[Transcribed page contents]
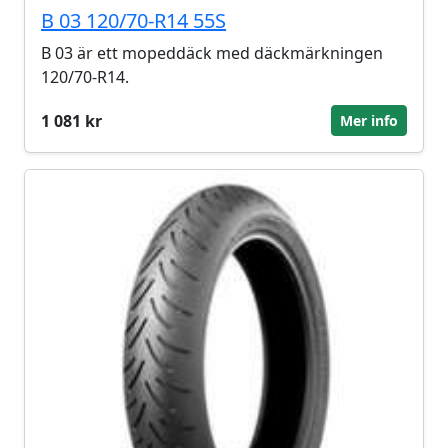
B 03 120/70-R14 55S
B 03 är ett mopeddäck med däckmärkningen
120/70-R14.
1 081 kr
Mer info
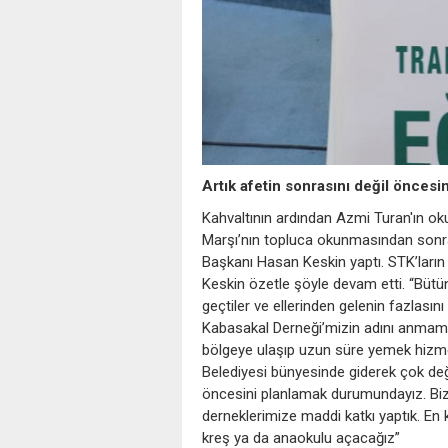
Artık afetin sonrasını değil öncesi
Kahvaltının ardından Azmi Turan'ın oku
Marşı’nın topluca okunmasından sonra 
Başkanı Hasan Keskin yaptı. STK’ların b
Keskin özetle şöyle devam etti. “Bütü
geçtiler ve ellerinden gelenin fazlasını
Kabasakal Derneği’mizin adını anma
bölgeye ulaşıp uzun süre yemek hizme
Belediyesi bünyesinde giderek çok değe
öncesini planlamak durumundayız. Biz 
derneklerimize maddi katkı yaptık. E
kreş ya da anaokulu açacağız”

* **PROBLEM REQUIREMENTS**
When a line in the data above contains the string "Keskin", copy that line.

* **SOLVED PROBLEM**
Başkanı Hasan Keskin yaptı. STK’ların b
Keskin özetle şöyle devam etti. “Bütü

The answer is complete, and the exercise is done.